I use boxed cakes for convenience. Consisting of flour, sugar, and leavening cake mixes provide a shortcut to many desserts.  The possibilities are endless with a boxed cake mix.  I don’t know if nonna would agree, but I am sure she is looking down and laughing.  Today the cake mix helps to make the crust.  This recipe is so good, your guests will be shocked when they find out that it all started with a boxed cake mix.

Now, make your own caramel sauce. This is an easy recipe with many uses.  I use this for ice cream or to dress cakes.  It has 4 ingredients and you simply cook it for a few minutes.  Refrigerate it and use as needed.  You can double or triple the recipe.

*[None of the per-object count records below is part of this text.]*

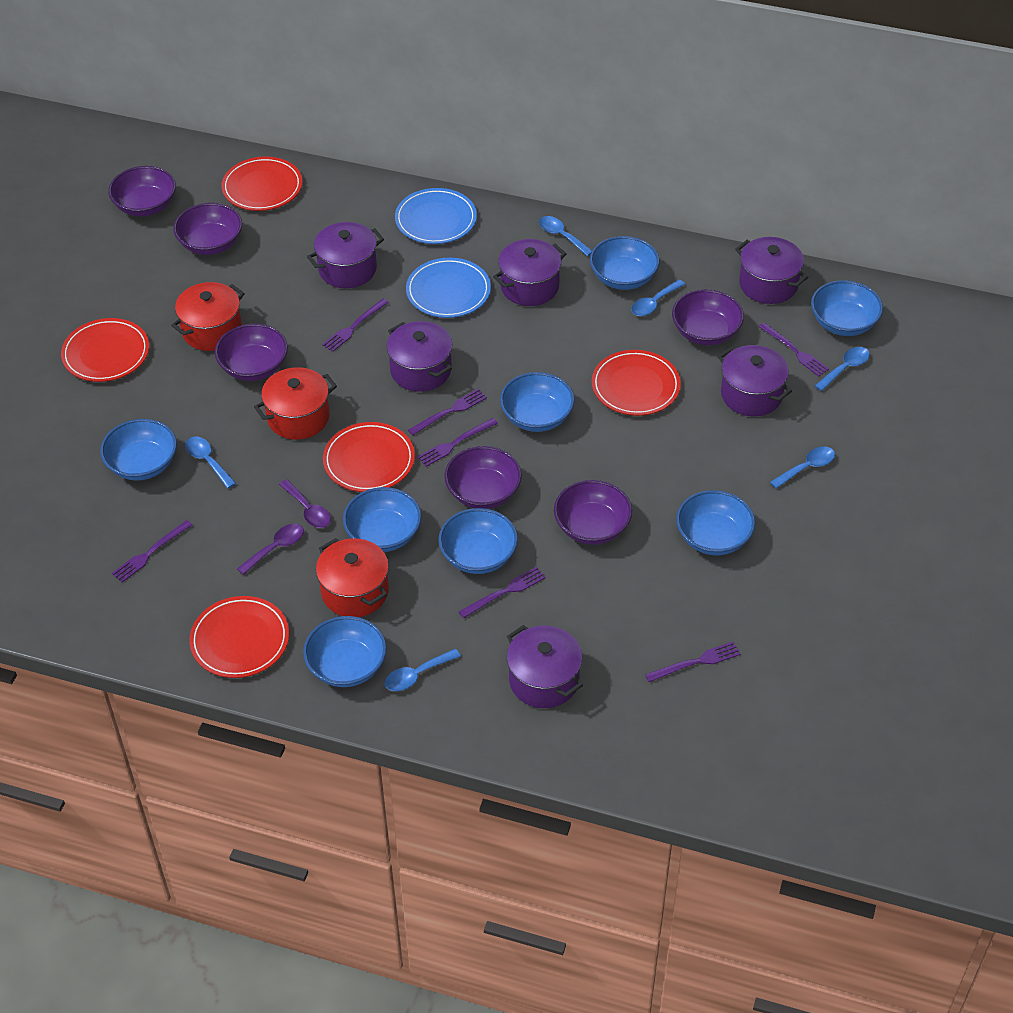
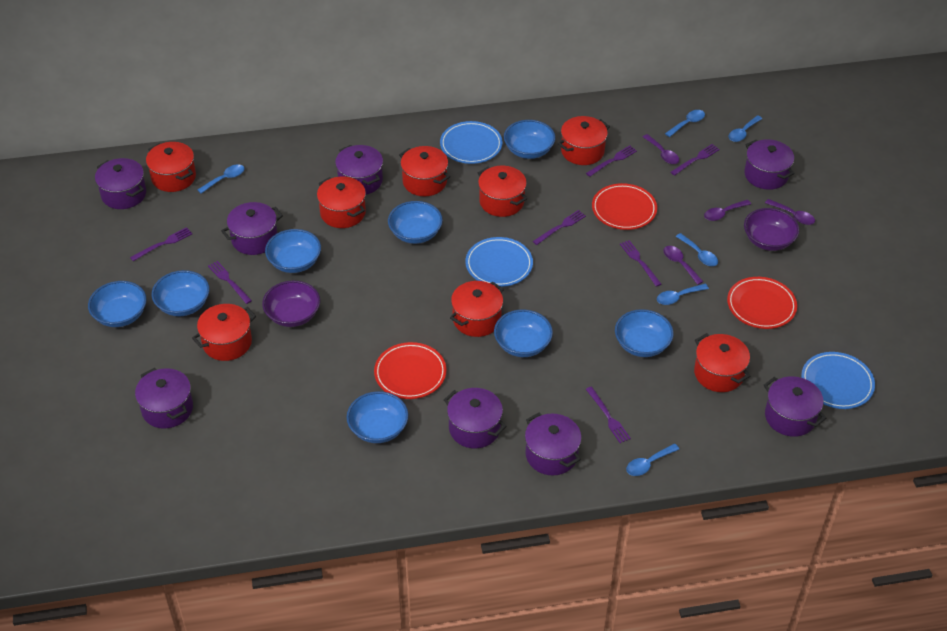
blue plate: [395,188,477,244] [406,258,491,318] = 2 -> [440,121,503,164] [465,237,533,287] [801,352,875,409] = 3
purple bowl: [108,166,176,217] [173,203,242,255] [215,324,288,381] [444,446,522,509] [554,480,632,545] [672,289,744,345] = 6 -> [262,281,320,327] [744,208,799,251] = 2
purple pot: [307,222,384,288] [386,321,452,392] [493,239,566,306] [507,625,583,708] [718,345,792,417] [735,237,808,304] = 6 -> [95,158,146,209] [135,368,193,429] [221,202,283,255] [335,145,383,195] [444,388,507,448] [525,413,581,476] [744,139,795,190] [764,376,826,437] = 8
purple spoon: [237,524,304,575] [279,479,331,528] = 2 -> [643,134,679,164] [664,246,703,285] [704,200,751,221] [765,199,815,225] = 4
red plate: [61,318,149,382] [189,596,289,678] [222,157,302,211] [323,422,415,492] [592,350,681,416] = 5 -> [374,342,447,399] [592,183,657,230] [727,277,797,329] = 3
red pot: [171,282,245,351] [254,367,337,440] [316,538,389,617] = 3 -> [146,142,196,192] [192,304,256,361] [317,177,366,228] [399,146,450,196] [450,281,504,337] [478,166,528,217] [558,116,610,165] [694,333,750,392] = 8

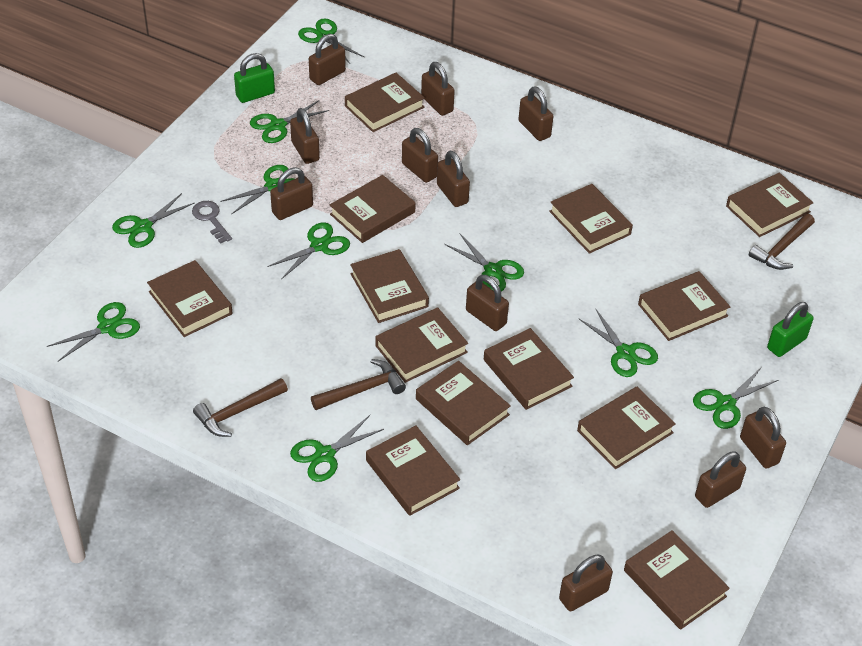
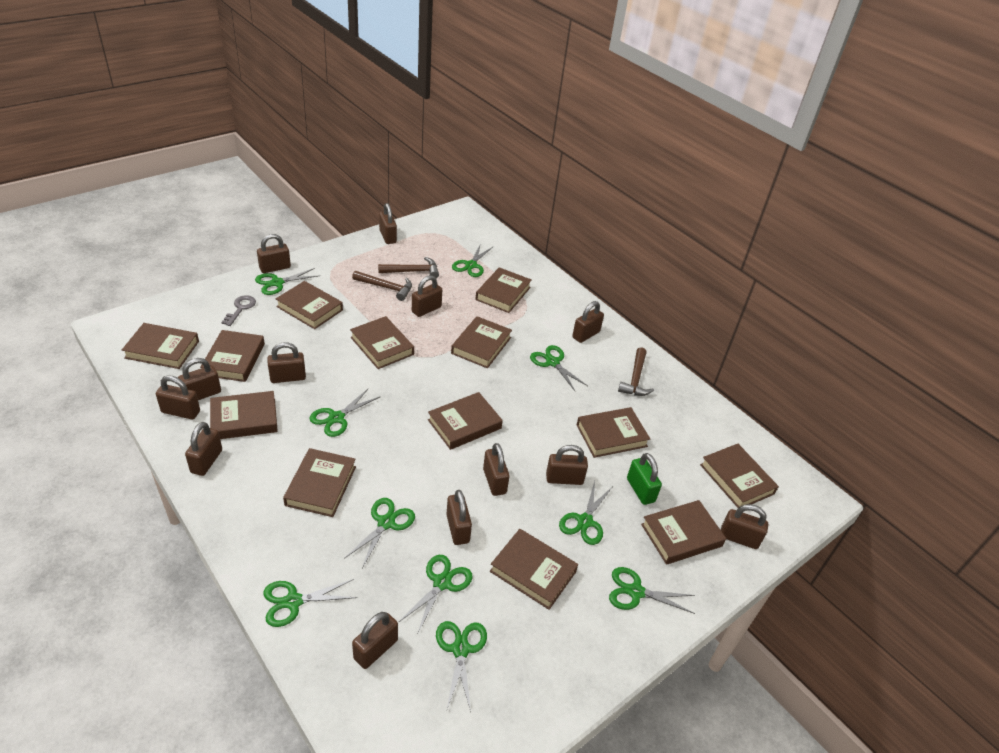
brown padlock: [270,167,313,220] [290,108,320,164] [309,34,346,85] [402,128,438,183] [421,62,455,116] [437,151,470,207] [466,275,509,331] [519,87,553,141] [559,555,613,611] [695,451,746,508] [740,407,786,469] = 11 -> [156,375,200,419] [178,358,221,400] [185,422,222,476] [257,234,291,273] [267,342,306,383] [352,612,398,669] [379,203,397,244] [412,275,442,317] [446,490,472,545] [483,443,510,496] [546,445,588,485] [572,301,604,343] [721,504,768,549] = 13
green padlock: [234,53,275,103] [767,302,813,357] = 2 -> [627,453,662,505] = 1

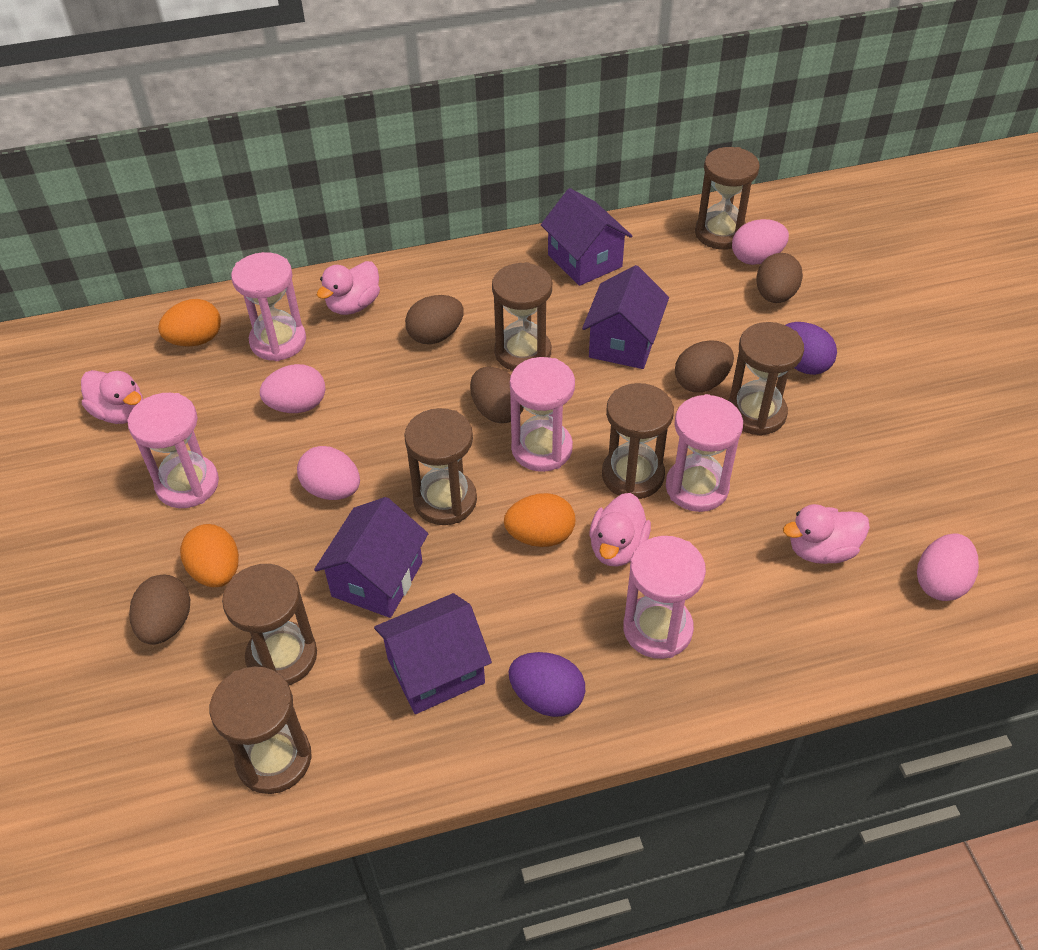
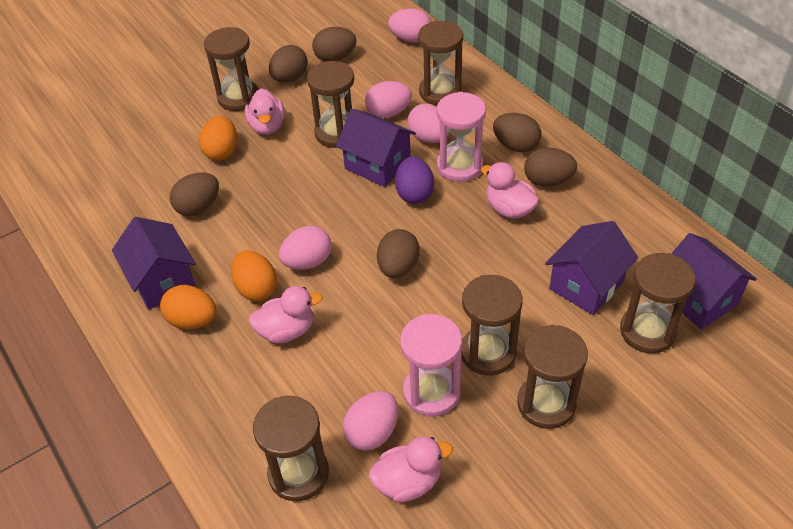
brown egg: [129,575,190,645] [405,295,464,344] [470,367,524,423] [675,341,734,392] [756,253,803,303] = 5 -> [170,173,219,216] [269,45,308,82] [312,27,356,61] [377,229,420,278] [493,113,541,152] [524,148,577,187] = 6
pink egg: [260,364,325,413] [297,446,360,500] [732,219,789,265] [917,533,979,601] = 4 -> [279,226,332,270] [343,391,398,451] [365,81,412,118] [388,8,431,43] [407,104,450,143] = 5
pink hourglass: [127,393,219,508] [231,252,306,361] [510,357,575,472] [623,536,706,659] [666,394,743,512] = 5 -> [400,314,462,417] [436,92,486,182] = 2
purple egg: [509,652,585,717] [786,322,837,375] = 2 -> [395,156,434,204] = 1

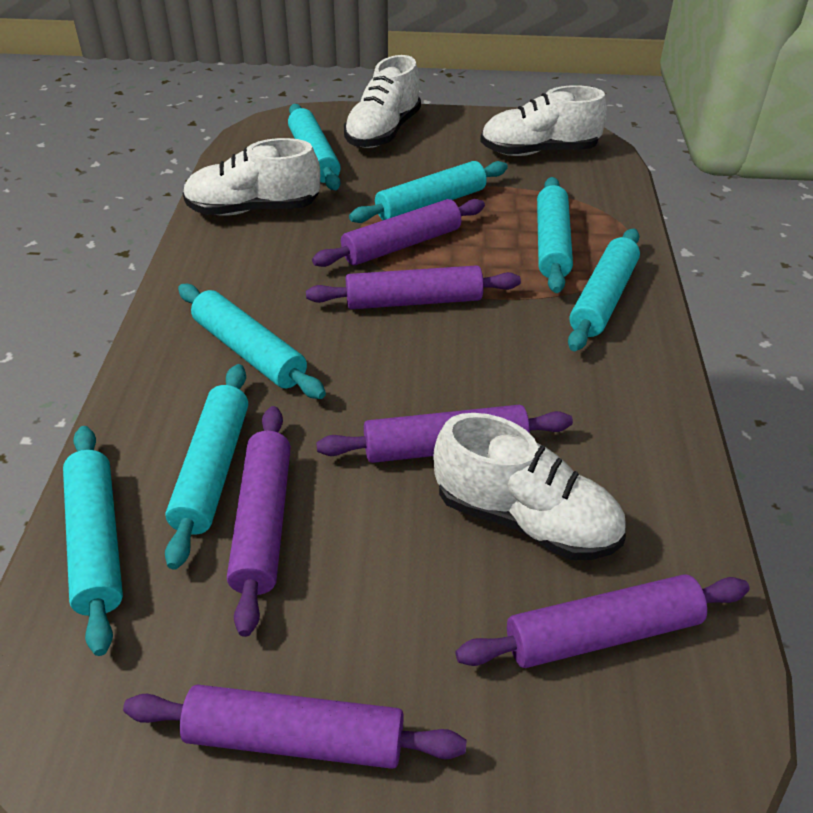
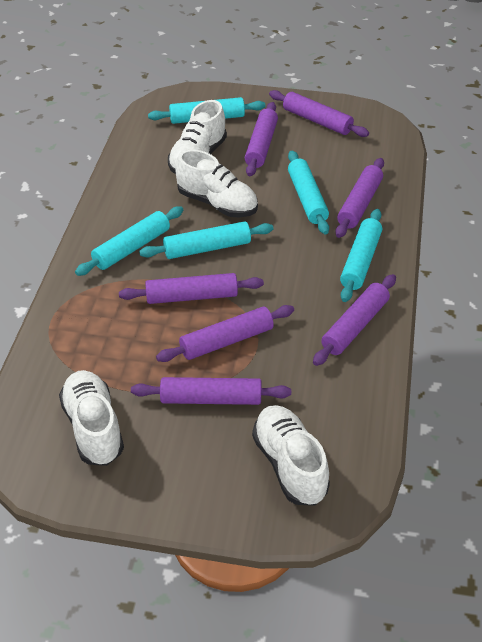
purple rolling pin: [123,684,467,769] [227,406,291,637] [306,265,521,309] [312,199,485,267] [316,405,573,463] [455,574,750,668] = 6 -> [119,273,264,304] [131,377,291,405] [156,305,294,362] [245,102,278,176] [269,90,369,137] [313,274,396,366] [336,158,384,238] = 7
turquoise rolling pin: [63,426,123,656] [165,364,248,570] [178,284,326,399] [288,104,341,190] [349,161,508,223] [537,177,573,293] [568,229,640,351] = 7 -> [75,206,183,276] [139,221,273,259] [148,97,265,124] [288,151,329,234] [340,209,382,302] = 5

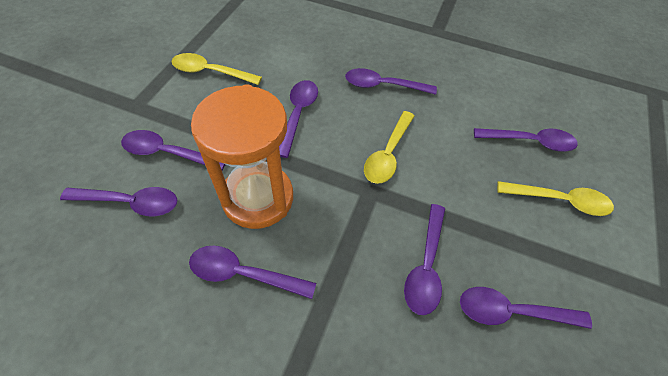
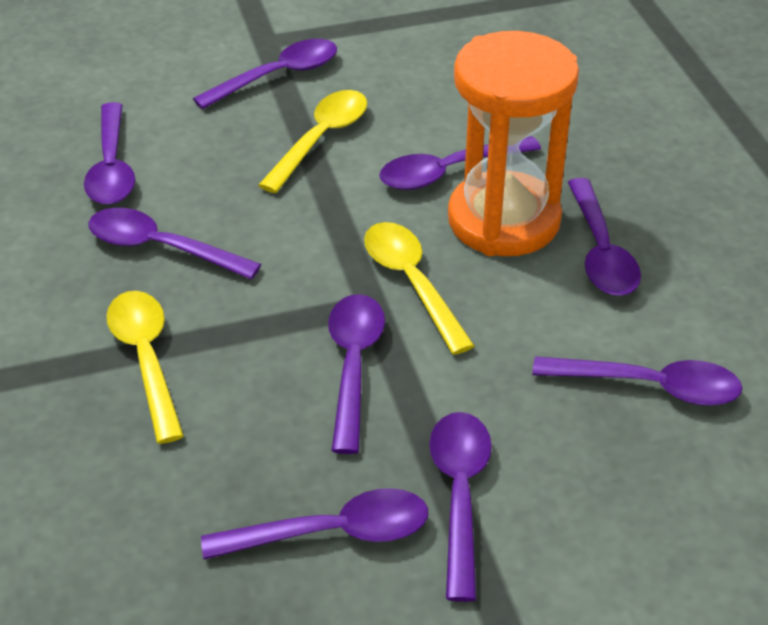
purple spoon: [60,187,177,216] [121,130,226,170] [189,246,316,299] [279,80,318,158] [345,68,437,95] [404,204,445,315] [460,287,592,329] [474,128,578,152] = 8 -> [84,102,135,205] [88,208,261,280] [193,39,337,109] [201,488,428,560] [328,294,385,454] [379,136,541,190] [429,412,492,602] [532,356,742,406] [568,178,641,296] = 9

Another one of my favourite squares https://recipesatmytable.com/limoncello-cheesecake-blondies/

For more delicious sauces see https://www.brit.co/ice-cream-topping-recipes/

Ingredients

  • 1 white or yellow cake mix
  • 1 cup of quick oats
  • 2/3 cups of creamy peanut butter
  • 1 egg
  • 2 tablespoons milk
  • 1 batch caramel sauce (recipe follows)
  • 1 brick of cream cheese
  • 1/2 a cup each of white chocolate chips and dark chocolate chips

Caramel Sauce

  • 1 cup brown sugar
  • 1/4 cup each of milk and cream
  • 1/2 cup butter
  • 1/2 tsp of vanilla

Process

In a small pan place the brown sugar, butter, milk and cream.  Bring to a boil and cook for a few minutes until thickened.  Remove from heat and add the vanilla.  You can do this ahead of time and let it cool.  I usually let it cool overnight.

caramel sauce

I preheat my oven to 350 F and I grease a 13. X 9 inch baking pan.  Take the cake mix and introduce the oats.

 

  Now cut in the peanut butter until the mixture is crumbly. I used a fork to bring it all together.   Beat the egg and milk and add it to the bowl.  Mix together. Set aside 1 1/2 cups of the mixture .

 

Press the remaining mixture into the pan.

Soften the cream cheese and beat until fluffy with an electric mixer.  When fluffy, introduce the caramel sauce and beat.

Pour the and spread this mixture over the crumb base.

Use the reserved peanut butter mixture and sprinkle over the the cream cheese layer.

Follow with the chocolate chips and place in the oven for 35 to 40 minutes.  The centre should be set.

Cool and cut into bars or squares.  YUM!!